Wednesday, October 6, 2010

The Dreaded R Word

I got some feedback for my WIP over the weekend, and I’m still digesting it all.

Many of the “issues” are easily fixed—factual corrections, simple actions my characters did that were way out of, uh, character, needless repetition, needless repetition, needless repetition.

Other things went much deeper, and will require more time to correct:

  • Make characters nicer.
  • Make characters meaner.
  • Change some motivations.
  • Ramp up the tension.
  • Change the beginning.
  • Change the middle.
  • Change the ending.
  • Introduce more possible suspects.
  • Eliminate a flat character.
  • Reduce the number of alien abductions.
  • Move scenes around.
  • Delete scenes.
  • Add scenes.
  • Change scenes.

With all this work ahead of me, am I overwhelmed?

On the contrary.
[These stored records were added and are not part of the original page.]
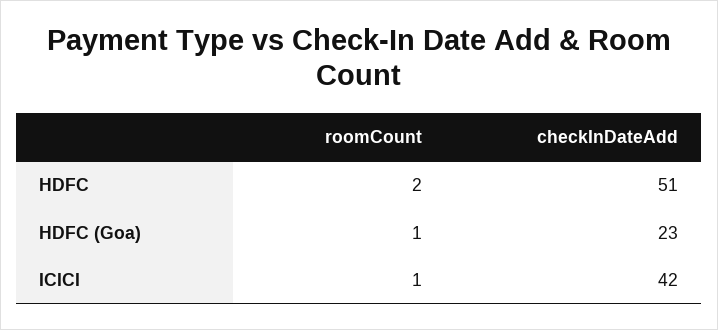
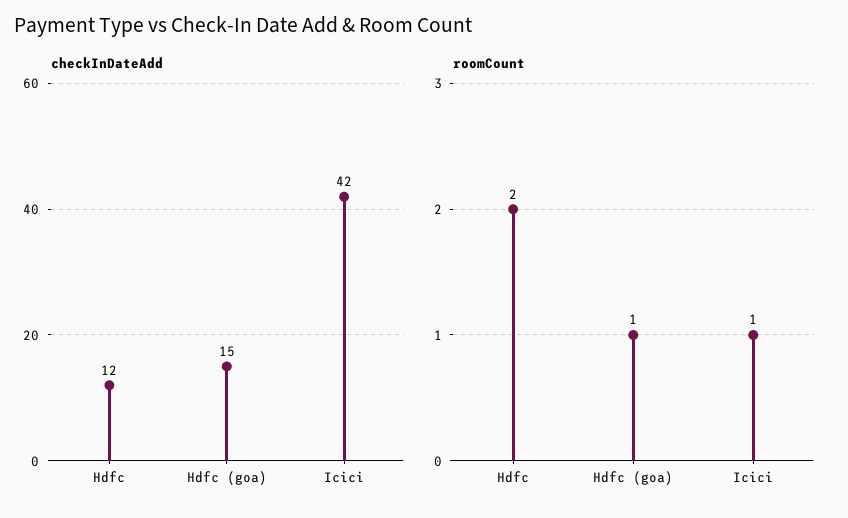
checkInDateAdd, HDFC: 51 -> 12
checkInDateAdd, HDFC (Goa): 23 -> 15

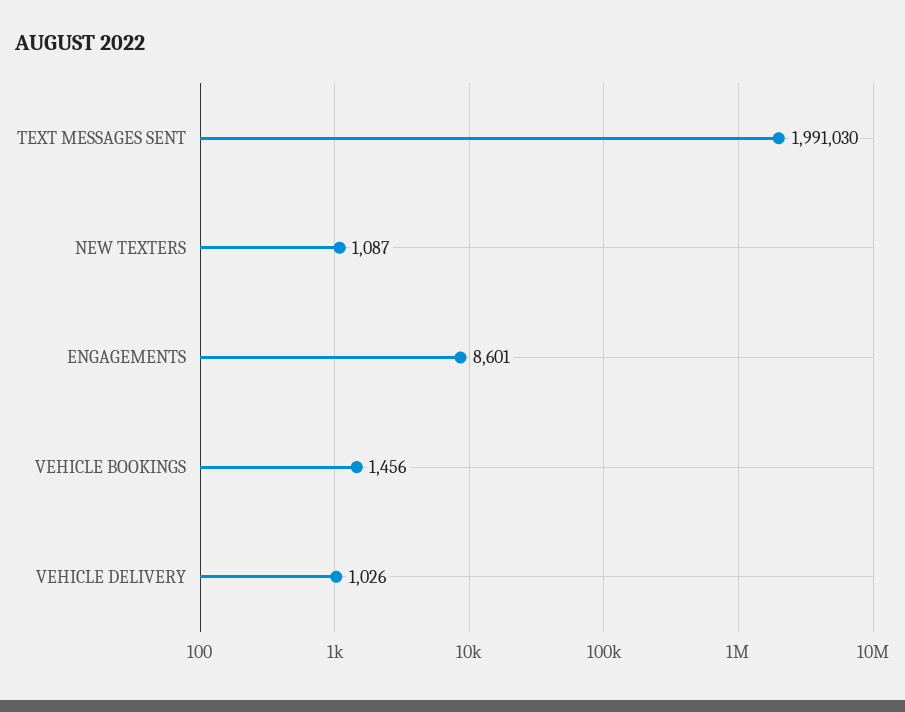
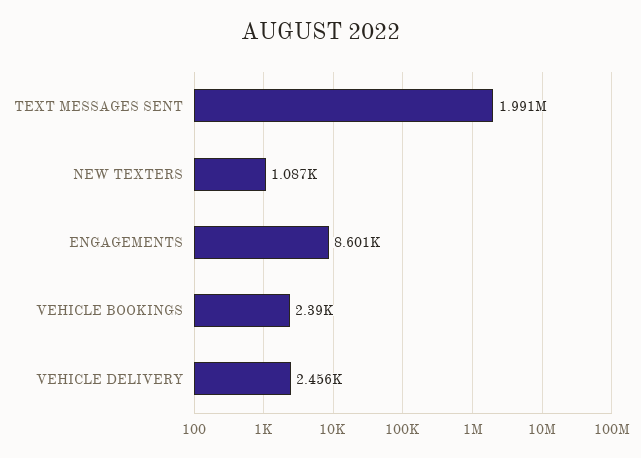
VEHICLE BOOKINGS: 1456 -> 2390
VEHICLE DELIVERY: 1026 -> 2456

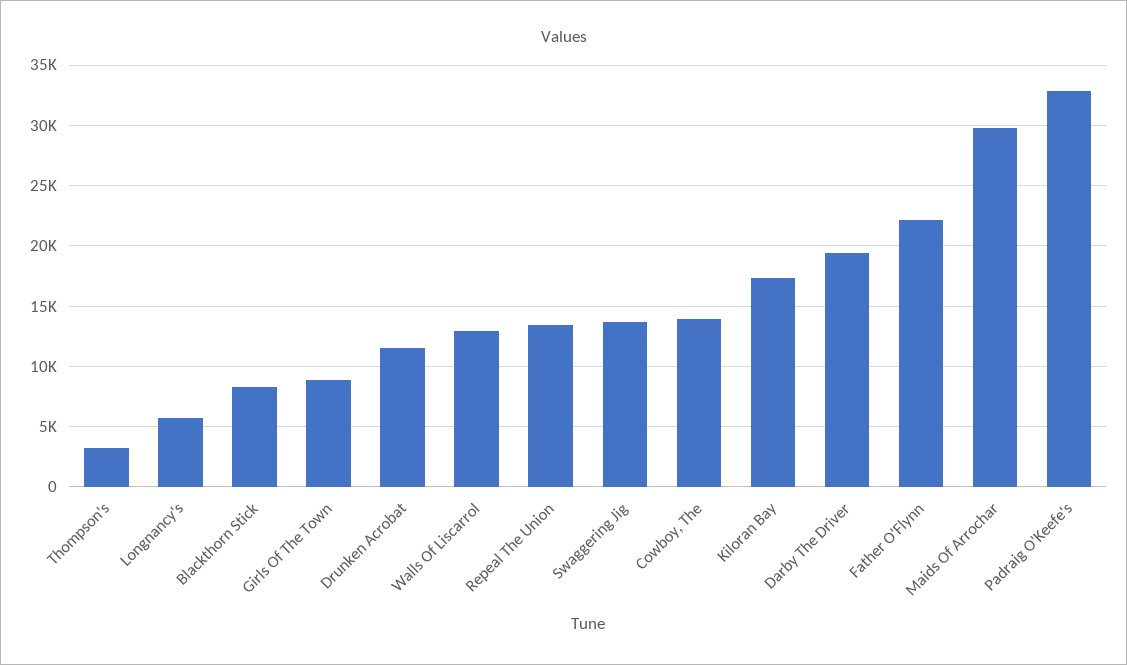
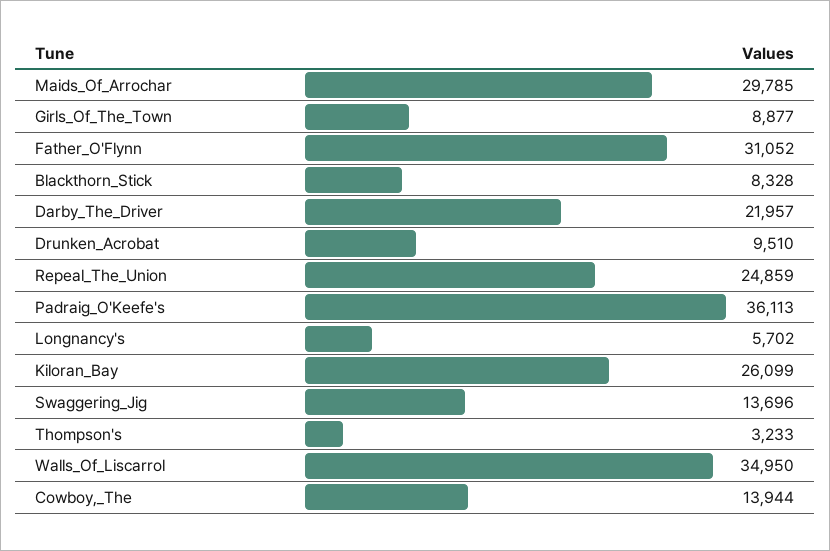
Drunken Acrobat: 11500 -> 9510
Walls Of Liscarrol: 13000 -> 34950
Repeal The Union: 13500 -> 24859
Kiloran Bay: 17500 -> 26099
Darby The Driver: 19500 -> 21957
Father O'Flynn: 22000 -> 31052
Padraig O'Keefe's: 33000 -> 36113

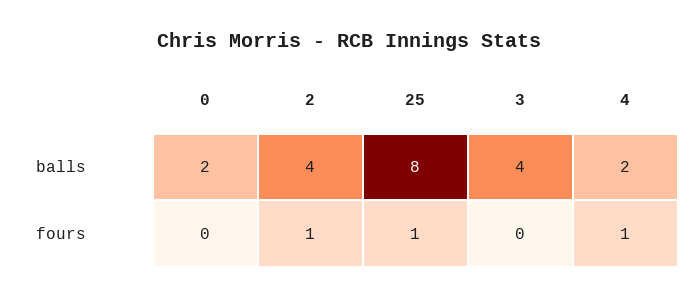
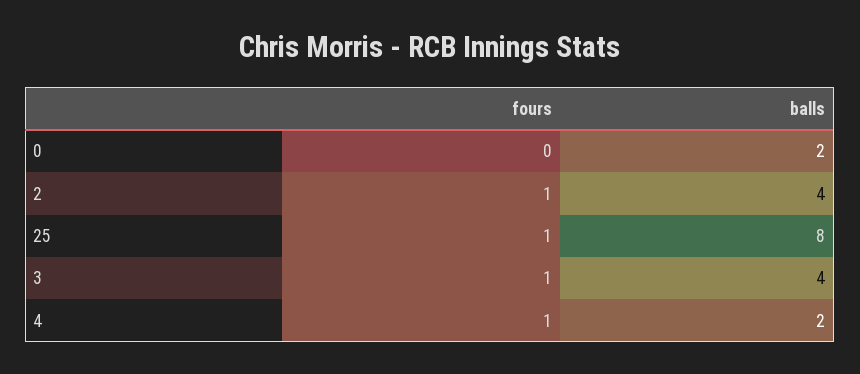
3, fours: 0 -> 1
I think I see my work a lot better now, and I’m confident that making these changes will result in a much stronger story (it’s amazing how clear some problems are after someone else reads the manuscript).

But next time, I’m going to skip the first couple drafts and go straight to the third draft.

What about you, writers? Do you feel encouraged or discouraged facing a slew of revisions?



Anonymous said...

Alan - Your post was very timely for me. I'm facing the same thing with my own WIP. On one hand, my WIP is going to be much, much better with the changes I need to make. Those revision ideas were right on target. So in that sense I'm encouraged: it's obvious that my beta reader understood what I'm trying to accomplish, etc.

On the other, I have work to do, and it's the time involved in doing it that's making me a little discouraged. Oh well, rolling up sleeves and getting to work is the only way to do it.

Travis Erwin said...

Depends if the revisions are things I can see i am excited but if i ask myself, How the hell am i gonna do that? I feel nothing but dread at first.

Elizabeth Spann Craig said...

I usually feel a little discouraged, but like you, I also feel like I've got some good editorial direction on what to do to fix any problem areas.

Those alien abductions have got to go? Too bad! :)

Vincent H. O'Neil said...

Luckily it sounds like you see these suggestions as taking your work in a positive direction, so in that case I suppose I'd be happy. I've had similar experiences, where some suggestions were helpful and others not so much, so I guess it's always a mixed bag. I did find comfort in noticing (at least in my copyedited manuscripts) that there was usually a blizzard of ink on the first few pages and then it settled down to a manageable level--anybody else have that experience?

Alan Orloff said...

Margot - You're right. It's best just to get started.

Travis - Sometimes when I get the urge to revise, I lie down until it passes.

Elizabeth - When in doubt, always throw in another alien abduction.

Vinnie - Hmm. My blizzard of ink carries on throughout the whole thing! I hope I'll see you again at Malice.

Ricky Bush said...

I completely re-wrote three chapter in my WIP, then wondered why.

Hart Johnson said...

•Change the beginning.
•Change the middle.
•Change the ending

Okay, I had to laugh out loud at this (the literal kind, not the online kind)--too funny.

Feedback and revisions can cheer or frustrate me and I think it depends on whether I think the person 'got what I was aiming at' or not. Some readers are happy to give feedback, but you get a feel they really just want it to be a different kind of work altogether. And some are too easy on you... and some give things that contradict what OTHERS think.

I have a few writer friends though, that help a TON and i LOVE their feedback--one in particular is a high school teacher and instead of 'fixing it' she asks the question that gets me to look at it and fix in MY voice--LOVE that.

Sue Ann Jaffarian said...

Tomorrow I start my final revisions to my 6th Odelia novel based on feedback from publisher. While it seems daunting, remember that in the end, it's to make the book better - much better.

Alan Orloff said...

Ricky - I think we've all been there. On multiple occasions.

Hart - You definitely need to know where you critiquers are coming from. It takes some experience to know when to listen and when to ignore.

Sue Ann - Yes, let's not forget why we're doing all this: to make the book better.

Patricia Stoltey said...

The first time I saw my editor's comments and suggestions, my heart sank to my toes. Turned out not to be so bad, because she didn't have too many problems with plot or characters. Now I see that part of the writing game as a learning experience. It's not so overwhelming that way.